Comparative table of services
The summary table below provides a comparison of the functionality of the services considered.
Values ​​in table rows"++" - very well implemented
"+" - implemented
"±" - implemented with restrictions
"-" - not implemented

We scan ourselves
Own infrastructure can also be a useful source of TI so that you can understand which new hosts and services are on the network, are they vulnerable or even malicious? If it is possible to use external services for perimeter scanning (for example, this usage scenario is officially supported by Shodan), then all actions inside the perimeter can only be performed independently. The range of tools for network analysis in this case can be quite extensive: these are both passive analyzers, such as Bro
[13] , Argus
[14] , Nfdump
[15] , p0f
[16] , and active scanners — Nmap, Zmap, Masscan and their commercial competitors. And the IVRE framework
[17] can help in interpreting the collected results, allowing you to get your own Shodan / Censys-like tool.

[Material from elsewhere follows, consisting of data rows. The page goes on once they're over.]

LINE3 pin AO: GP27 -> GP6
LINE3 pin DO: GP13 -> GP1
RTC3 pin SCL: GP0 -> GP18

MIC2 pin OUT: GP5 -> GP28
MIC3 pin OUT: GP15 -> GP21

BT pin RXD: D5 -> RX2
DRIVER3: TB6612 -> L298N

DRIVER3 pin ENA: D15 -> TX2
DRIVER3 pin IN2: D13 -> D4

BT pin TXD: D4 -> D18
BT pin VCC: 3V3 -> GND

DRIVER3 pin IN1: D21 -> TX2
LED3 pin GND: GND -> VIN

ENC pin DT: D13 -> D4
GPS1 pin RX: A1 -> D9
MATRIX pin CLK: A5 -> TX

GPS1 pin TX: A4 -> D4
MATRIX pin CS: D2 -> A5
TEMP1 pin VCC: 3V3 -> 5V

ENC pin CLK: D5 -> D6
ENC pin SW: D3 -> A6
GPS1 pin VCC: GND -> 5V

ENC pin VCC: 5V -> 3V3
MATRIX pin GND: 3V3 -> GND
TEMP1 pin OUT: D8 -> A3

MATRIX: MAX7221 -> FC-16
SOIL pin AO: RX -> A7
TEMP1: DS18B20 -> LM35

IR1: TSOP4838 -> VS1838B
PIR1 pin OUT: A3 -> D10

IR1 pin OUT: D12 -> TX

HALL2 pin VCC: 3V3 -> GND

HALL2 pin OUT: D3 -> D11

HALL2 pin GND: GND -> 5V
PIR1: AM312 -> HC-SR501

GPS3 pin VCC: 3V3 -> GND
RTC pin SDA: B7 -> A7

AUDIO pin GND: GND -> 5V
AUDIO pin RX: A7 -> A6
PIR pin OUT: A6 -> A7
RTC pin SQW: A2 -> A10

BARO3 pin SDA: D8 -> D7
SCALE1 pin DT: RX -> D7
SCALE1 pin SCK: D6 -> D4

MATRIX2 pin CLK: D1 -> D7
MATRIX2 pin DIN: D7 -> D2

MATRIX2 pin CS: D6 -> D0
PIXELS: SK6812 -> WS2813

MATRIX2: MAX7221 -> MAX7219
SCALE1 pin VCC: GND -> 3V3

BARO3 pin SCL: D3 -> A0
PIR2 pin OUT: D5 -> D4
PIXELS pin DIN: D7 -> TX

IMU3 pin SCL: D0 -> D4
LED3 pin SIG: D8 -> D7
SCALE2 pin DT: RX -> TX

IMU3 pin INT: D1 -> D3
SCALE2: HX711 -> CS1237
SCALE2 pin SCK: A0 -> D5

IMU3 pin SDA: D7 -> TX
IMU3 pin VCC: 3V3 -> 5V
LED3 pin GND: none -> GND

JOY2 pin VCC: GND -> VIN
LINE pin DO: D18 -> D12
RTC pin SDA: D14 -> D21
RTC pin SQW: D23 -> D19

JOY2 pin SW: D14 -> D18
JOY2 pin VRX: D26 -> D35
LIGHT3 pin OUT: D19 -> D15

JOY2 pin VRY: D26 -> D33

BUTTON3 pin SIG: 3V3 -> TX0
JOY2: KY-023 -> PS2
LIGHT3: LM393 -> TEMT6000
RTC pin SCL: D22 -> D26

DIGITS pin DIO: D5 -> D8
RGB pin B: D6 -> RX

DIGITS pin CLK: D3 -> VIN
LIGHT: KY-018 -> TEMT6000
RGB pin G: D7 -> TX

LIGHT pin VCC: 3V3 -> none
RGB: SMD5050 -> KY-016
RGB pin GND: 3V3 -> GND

The framework was developed by a group of IB researchers, one of the authors is the active developer of the scapy utility
[18] Pierre Lalette
[19] . The framework features include:
- The use of visual analytics to identify patterns and abnormal deviations.
- Advanced search engine with detailed parsing of scan results.
- Integration with third-party utilities through an API with Python support.
IVRE is also well suited for analyzing large scans of the Internet.findings
Scanning and active network intelligence are excellent tools that have long been used by various researchers in the field of information security. However, for the "classic" bezopasnik such methods of work is still new. The use of OSINT and offensive-methods in combination with classical defensive-means will significantly enhance protection and ensure its pro-activity.Mikhail Larin, expert at the Jet CSIRT Information Security and Response Center, Jet Infosystems.